この後に示すプロレス業界の戦略を論じた文章について、その中で名前が挙がっている会場をすべて書き出してください。

» 文書の抜粋:
'''
また、明確な業界2位を目指すそうで、2020年からはビッグマッチ年4回体制を構築したいとのことだ。前者については、ポジショニングからすると妥当な方針で現実感がある。後者については、大阪府立体育会館(の大きい方)、横浜文化体育館、有明コロシアムなどで、2020年の段階でそれができれば、日本武道館が見える。難しくとも目指すべき道であり、方向性は正しい。

さて、問題はどうやって実現するかだ。新日本プロレスは業界トップ企業として、マスを狙う、あるいは海外にも業容を拡大する。だが、トップ企業ほど経営資源を持たない2番手以降の企業が取るべき戦略は、差別化・集中戦略ということになる。
'''
» データ:
'''
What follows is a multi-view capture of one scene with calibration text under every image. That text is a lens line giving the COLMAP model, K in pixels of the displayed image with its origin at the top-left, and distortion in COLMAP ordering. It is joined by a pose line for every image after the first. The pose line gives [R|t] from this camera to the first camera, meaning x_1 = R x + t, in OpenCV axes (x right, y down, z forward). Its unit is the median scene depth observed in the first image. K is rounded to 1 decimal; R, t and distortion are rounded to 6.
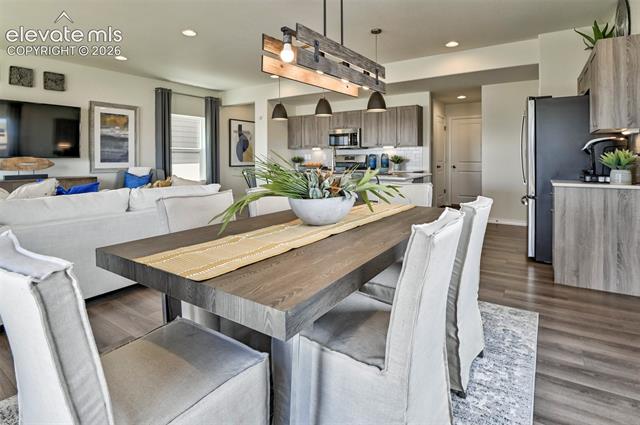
'''
» 本課題の解答:
大阪府立体育会館
横浜文化体育館
有明コロシアム
日本武道館